The old R53.82, “Chronic fatigue, unspecified” code now excludes all of the above conditions. The additional code U09.9 for “post COVID-19 condition, unspecified,” may also be used if applicable. In addition, a new code for POTS, G90.A, which wasn't previously mentioned in ICD-10, may also be used starting October 1.
Lucinda Bateman, MD, founder and director of the Bateman Horne Center, Salt Lake City, Utah, advises using all applicable codes for a given patient.
“If a patient came into my office with long COVID and met criteria for ME/CFS, we would code both, and also any other syndrome criteria that they may meet, such as POTS or fibromyalgia.
“If people use the codes appropriately, then you can understand the overlap better. It increases the likelihood of reimbursement, creates a more accurate medical record for the patient, and provides them with a better tool should they require disability benefits.”

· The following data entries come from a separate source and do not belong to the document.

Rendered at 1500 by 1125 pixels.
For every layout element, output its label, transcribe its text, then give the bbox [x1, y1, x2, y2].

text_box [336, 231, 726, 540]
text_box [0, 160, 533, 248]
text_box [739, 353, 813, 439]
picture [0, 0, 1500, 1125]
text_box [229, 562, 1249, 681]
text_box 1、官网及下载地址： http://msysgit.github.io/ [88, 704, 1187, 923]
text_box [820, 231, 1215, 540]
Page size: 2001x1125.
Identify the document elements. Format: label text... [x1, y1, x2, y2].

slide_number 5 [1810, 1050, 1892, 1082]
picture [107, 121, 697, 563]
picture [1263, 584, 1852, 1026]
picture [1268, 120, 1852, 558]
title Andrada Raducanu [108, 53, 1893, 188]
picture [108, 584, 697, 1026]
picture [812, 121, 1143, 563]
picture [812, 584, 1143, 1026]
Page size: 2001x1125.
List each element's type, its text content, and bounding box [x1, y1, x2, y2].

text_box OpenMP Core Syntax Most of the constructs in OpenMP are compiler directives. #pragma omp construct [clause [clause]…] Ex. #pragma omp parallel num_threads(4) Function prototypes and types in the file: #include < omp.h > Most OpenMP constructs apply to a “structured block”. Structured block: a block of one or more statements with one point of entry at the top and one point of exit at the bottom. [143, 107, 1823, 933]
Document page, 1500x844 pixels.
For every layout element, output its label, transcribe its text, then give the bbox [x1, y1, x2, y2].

Lucinda Bateman, MD, founder and director of the Bateman Horne Center, Salt Lake City, Utah
Bateman advises in-office orthostatic evaluation for all patients with this symptom constellation, using a passive standing evaluation such as the 10-minute NASA Lean test.
“Clinicians should take the time to do orthostatic testing in these patients because it provides objective markers and will help lead us to potential interventions to help improve people's function.”
Immune System Dysfunction Appears to Underlie Many Cases
In a keynote address during the conference, Akiko Iwasaki, PhD, of Yale University, New Haven, Connecticut, pointed out that long COVID and ME/CFS are among many unexplained post-acute infection syndromes associated with a long list of viral pathogens, including Ebola, the prior SARS viruses, Epstein-Barr virus, and Dengue, as well as non-viral pathogens such as Coxiella burnetii (Q fever syndrome) and Borrelia (post-treatment Lyme disease syndrome).
Iwasaki cited a recent Nature Medicine review article that she co-authored on this topic with an ME/CFS patient, noting: “We really need to understand why some people are failing to recover from these types of diseases.” Emerging evidence supports four different hypotheses regarding pathogenesis:
- viral reservoir/viral pathogen-associated molecular pattern molecules
- autoimmunity
- dysbiosis/viral reactivation
- tissue damage
“Right now, it's too early to exclude or make any conclusions about these. We need to have an open mind to dissect these various possibilities,” she said.